Lassiter sentenced in Littlejohn case

by Mar 22, 2017NEWS ka-no-he-da0 comments

 

By SCOTT MCKIE B.P.

ONE FEATHER STAFF

 

Aubrey Kina-Marie Littlejohn, a 15-month-old EBCI tribal member, was pronounced dead at the Cherokee Indian Hospital on the morning of Jan. 10, 2011.  Now, more than six years later, a Department of Social Services official has been sentenced after ordering the falsification of records following Littlejohn’s death.

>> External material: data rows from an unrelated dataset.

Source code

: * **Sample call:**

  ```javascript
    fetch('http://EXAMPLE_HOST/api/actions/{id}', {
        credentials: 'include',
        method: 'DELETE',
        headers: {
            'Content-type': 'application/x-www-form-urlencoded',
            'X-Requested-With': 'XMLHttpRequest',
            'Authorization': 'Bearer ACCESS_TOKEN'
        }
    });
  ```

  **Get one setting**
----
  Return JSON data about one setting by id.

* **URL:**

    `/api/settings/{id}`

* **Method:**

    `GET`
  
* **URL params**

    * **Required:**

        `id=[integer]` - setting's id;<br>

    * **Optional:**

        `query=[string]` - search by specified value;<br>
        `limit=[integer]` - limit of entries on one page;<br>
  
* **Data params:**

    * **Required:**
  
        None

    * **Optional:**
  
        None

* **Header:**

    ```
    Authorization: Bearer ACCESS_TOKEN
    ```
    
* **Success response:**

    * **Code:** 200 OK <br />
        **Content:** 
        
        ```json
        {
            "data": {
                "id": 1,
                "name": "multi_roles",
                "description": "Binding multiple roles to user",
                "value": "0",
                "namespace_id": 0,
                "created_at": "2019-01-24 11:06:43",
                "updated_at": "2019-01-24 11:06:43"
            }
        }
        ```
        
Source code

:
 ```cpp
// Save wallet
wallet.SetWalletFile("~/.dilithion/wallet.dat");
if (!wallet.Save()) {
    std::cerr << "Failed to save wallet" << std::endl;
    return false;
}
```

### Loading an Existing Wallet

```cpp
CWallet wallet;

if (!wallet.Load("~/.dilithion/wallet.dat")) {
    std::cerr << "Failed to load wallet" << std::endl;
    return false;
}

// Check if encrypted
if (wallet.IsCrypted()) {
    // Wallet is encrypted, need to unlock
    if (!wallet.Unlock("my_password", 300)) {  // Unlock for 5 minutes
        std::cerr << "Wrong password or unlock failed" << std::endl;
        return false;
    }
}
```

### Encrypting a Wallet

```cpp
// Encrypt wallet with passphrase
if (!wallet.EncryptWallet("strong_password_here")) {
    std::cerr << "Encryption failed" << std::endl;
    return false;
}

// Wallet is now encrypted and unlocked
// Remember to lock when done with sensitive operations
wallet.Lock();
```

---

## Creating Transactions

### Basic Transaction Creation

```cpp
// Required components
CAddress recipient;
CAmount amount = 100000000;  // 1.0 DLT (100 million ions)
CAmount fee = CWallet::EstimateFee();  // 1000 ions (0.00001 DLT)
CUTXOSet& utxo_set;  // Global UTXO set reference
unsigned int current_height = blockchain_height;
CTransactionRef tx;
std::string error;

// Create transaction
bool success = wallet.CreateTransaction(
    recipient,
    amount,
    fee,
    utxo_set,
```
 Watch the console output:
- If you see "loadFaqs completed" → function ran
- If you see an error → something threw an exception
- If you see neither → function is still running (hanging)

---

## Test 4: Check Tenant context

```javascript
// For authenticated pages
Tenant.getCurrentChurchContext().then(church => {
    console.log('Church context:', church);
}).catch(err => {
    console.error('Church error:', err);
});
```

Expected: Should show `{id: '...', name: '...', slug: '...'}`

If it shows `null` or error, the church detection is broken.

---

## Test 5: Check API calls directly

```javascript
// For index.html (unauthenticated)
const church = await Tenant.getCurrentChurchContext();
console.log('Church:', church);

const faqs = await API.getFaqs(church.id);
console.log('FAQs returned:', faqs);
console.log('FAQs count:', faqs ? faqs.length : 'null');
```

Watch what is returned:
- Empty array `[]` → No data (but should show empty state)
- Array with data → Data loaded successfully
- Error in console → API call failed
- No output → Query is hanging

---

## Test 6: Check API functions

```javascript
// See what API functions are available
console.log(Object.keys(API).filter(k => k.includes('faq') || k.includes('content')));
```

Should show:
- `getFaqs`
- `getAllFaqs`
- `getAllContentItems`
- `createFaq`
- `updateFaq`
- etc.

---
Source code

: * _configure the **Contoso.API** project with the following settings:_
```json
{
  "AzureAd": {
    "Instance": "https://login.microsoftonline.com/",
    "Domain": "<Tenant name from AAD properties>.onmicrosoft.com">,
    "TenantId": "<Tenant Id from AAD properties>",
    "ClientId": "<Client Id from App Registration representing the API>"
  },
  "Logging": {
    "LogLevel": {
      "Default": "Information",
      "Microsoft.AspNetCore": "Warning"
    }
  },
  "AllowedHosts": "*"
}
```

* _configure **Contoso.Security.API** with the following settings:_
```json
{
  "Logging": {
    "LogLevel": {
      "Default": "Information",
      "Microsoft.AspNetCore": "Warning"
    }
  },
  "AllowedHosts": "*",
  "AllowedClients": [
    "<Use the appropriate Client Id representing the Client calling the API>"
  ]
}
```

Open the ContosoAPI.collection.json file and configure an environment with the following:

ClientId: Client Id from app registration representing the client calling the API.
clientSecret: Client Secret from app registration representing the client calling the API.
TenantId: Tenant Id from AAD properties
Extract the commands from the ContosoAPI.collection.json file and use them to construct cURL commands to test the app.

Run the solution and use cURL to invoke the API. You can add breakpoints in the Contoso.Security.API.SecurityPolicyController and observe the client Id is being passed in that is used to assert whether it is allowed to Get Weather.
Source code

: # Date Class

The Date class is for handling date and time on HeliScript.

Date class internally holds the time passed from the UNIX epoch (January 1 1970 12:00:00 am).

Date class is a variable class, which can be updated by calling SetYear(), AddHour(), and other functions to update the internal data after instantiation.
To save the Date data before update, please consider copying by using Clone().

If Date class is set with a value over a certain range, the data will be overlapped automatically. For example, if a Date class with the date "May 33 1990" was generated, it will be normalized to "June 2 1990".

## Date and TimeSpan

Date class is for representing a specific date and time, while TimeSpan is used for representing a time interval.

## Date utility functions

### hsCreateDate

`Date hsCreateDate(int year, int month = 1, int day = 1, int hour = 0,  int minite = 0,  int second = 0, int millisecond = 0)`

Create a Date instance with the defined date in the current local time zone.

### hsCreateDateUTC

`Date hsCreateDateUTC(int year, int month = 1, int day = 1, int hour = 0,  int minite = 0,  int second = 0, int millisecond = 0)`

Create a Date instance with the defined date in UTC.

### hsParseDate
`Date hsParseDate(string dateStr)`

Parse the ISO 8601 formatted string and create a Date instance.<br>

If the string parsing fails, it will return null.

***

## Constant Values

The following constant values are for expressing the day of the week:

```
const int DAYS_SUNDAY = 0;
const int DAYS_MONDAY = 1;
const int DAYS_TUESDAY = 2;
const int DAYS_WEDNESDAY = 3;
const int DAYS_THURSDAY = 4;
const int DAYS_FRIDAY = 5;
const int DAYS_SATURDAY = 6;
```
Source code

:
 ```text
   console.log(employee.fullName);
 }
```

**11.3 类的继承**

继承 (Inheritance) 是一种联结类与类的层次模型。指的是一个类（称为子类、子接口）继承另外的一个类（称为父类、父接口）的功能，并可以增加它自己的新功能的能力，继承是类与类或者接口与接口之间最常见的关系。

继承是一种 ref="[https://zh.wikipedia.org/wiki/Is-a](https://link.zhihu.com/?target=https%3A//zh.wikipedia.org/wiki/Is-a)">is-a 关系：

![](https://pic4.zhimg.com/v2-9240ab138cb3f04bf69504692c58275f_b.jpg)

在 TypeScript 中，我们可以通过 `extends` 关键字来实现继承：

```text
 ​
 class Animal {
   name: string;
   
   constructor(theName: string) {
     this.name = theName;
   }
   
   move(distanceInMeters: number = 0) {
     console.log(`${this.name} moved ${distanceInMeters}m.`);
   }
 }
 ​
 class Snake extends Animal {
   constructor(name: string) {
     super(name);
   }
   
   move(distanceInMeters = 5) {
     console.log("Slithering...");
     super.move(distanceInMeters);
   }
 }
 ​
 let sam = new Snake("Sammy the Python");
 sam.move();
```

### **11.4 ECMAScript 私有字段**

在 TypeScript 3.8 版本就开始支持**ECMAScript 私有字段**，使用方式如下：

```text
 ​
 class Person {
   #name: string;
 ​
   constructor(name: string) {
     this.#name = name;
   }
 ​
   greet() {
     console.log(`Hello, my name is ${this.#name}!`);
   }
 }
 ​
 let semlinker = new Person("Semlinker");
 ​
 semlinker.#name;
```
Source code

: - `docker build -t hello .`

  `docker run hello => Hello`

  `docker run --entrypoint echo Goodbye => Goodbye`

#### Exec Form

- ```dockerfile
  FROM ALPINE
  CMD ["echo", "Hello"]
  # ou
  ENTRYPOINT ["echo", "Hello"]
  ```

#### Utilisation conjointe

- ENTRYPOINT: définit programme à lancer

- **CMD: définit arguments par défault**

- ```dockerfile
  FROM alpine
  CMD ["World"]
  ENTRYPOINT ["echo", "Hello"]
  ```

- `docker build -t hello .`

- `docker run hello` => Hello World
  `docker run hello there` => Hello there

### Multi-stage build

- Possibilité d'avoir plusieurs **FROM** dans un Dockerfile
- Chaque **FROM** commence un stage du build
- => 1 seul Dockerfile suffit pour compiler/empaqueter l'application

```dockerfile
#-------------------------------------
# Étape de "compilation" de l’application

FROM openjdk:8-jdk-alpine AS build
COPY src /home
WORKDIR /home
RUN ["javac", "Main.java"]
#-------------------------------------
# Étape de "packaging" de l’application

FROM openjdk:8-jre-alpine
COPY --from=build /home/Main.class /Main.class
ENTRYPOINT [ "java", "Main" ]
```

Candice Lassiter, 34, former Swain County DSS supervisor, was sentenced in Swain Co. Superior Court by Judge William H. Coward on Monday, March 20 after pleading guilty to felony forgery charges.  As part of the plea, the six to eight month sentence was suspended, and she was placed on 24 months of unsupervised probation.  Lassiter will also have to pay $3.632.30 in court costs.

Per the plea agreement included in court documents filed in her sentencing, three counts of Obstruction of Justice were dismissed and “the three counts of Attempted Common Law Forgery will be consolidated into one Class 1 Judgment”.

According to the Findings of Fact in the case, “On April 15, 2013, the Defendant (Lassiter) entered a guilty plea before Honorable James Downs and judgment was continued from term to term.”

A year later, through counsel, Lassiter filed a Motion to Withdraw Plea which was eventually denied by Judge Alan Thornburg.

Lassiter’s subordinate at Swain Co. DSS, Craig Smith, was sentenced on federal forgery charges in May 2015 after pleading guilty to three counts of Attempted Common Law Forgery.  As with Lassiter, three counts of Obstruction of Justice were dropped.  His four to five month sentence was suspended, and he was placed on 12 months probation and ordered to pay a $1,000 fine.

Lassiter was Smith’s supervisor at the time of incidents leading up to Littlejohn’s death.   As a result of an investigation into a possible cover-up in the case, Swain County DSS offices were raided on the morning of Tuesday, Feb. 22, 2011 and computers and records were seized.

According to court papers filed at the time, Smith documented that he placed a phone call on Sept. 24, 2010 to Cherokee Indian Hospital and spoke with a doctor regarding a visit following a fall by Aubrey.

According to the court papers, Swain County Sheriff’s Department Detective Carolyn Posey and Daniel Cheatham, the private investigator hired by the Eastern Band of Cherokee Indians to aid in the investigation, formally interviewed the doctor in Smith’s report who told them that she had never had a phone conversation with Smith and had never seen nor examined Aubrey Littlejohn.

The court papers state that the investigators approached Smith with evidence of the “non-existent telephone” call and he admitted to making it up.

Smith also related that “he had documented that false conversation because he was instructed to do so by his supervisor Social Worker Supervisor Candice Lassiter” who allegedly gave Smith a handwritten note on what to include in the narrative.

Lady Bird Powell, Littlejohn’s aunt, pleaded guilty to several charges https://www.theonefeather.com/2013/02/powell-pleads-guilty-in-littlejohn-case/, including involuntary manslaughter, in the death of the toddler who was under her care at the time.  Powell made her plea in Swain Superior Court on Feb. 18, 2013 and was sentenced to at least nine years in prison by Judge James Downs.  She also pleaded guilty to extortion, possession of drug paraphernalia, and two counts of felony child abuse.